• WORK TO BE COMPLETED
Which lines of the entries hold the string "date"? Copy each one.

===== WORKING DATA

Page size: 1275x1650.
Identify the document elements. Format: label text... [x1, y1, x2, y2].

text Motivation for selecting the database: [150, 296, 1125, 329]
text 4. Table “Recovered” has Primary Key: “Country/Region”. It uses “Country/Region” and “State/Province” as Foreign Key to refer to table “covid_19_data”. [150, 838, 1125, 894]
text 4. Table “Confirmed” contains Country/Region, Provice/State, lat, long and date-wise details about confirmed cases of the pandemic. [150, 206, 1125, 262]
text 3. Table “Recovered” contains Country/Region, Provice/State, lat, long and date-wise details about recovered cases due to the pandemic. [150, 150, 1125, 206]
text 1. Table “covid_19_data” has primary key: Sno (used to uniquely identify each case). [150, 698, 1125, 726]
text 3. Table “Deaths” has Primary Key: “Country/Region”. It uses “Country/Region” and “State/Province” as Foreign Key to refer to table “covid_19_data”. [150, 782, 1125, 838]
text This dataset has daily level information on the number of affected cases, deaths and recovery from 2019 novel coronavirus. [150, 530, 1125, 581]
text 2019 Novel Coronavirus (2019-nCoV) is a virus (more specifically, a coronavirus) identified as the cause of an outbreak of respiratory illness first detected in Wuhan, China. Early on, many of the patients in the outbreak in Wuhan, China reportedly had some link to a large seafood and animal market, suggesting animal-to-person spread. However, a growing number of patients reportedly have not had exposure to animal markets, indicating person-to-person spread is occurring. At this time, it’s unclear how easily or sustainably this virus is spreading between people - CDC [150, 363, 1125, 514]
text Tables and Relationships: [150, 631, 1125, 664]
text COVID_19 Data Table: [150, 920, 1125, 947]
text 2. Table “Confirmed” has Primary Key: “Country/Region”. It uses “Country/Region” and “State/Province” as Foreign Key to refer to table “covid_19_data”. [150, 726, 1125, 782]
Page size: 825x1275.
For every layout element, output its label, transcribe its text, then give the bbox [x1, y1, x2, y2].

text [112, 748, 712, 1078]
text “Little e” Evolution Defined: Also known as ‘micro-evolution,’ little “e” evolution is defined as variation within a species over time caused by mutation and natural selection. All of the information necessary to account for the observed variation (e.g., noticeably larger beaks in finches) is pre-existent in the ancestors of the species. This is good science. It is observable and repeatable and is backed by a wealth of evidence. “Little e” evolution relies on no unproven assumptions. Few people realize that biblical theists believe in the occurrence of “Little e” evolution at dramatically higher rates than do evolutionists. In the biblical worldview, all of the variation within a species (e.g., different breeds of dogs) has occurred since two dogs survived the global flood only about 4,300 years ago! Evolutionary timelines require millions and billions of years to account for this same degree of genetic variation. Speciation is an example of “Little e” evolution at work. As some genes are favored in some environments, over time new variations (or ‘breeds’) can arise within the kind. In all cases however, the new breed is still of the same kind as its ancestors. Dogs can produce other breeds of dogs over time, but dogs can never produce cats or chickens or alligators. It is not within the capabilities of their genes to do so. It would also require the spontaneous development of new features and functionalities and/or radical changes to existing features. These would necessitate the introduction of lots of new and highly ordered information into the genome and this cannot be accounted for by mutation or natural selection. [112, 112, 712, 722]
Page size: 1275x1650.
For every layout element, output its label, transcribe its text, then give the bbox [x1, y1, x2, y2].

==========

• FINISHED TASK
text 4. Table “Confirmed” contains Country/Region, Provice/State, lat, long and date-wise details about confirmed cases of the pandemic. [150, 206, 1125, 262]
text 3. Table “Recovered” contains Country/Region, Provice/State, lat, long and date-wise details about recovered cases due to the pandemic. [150, 150, 1125, 206]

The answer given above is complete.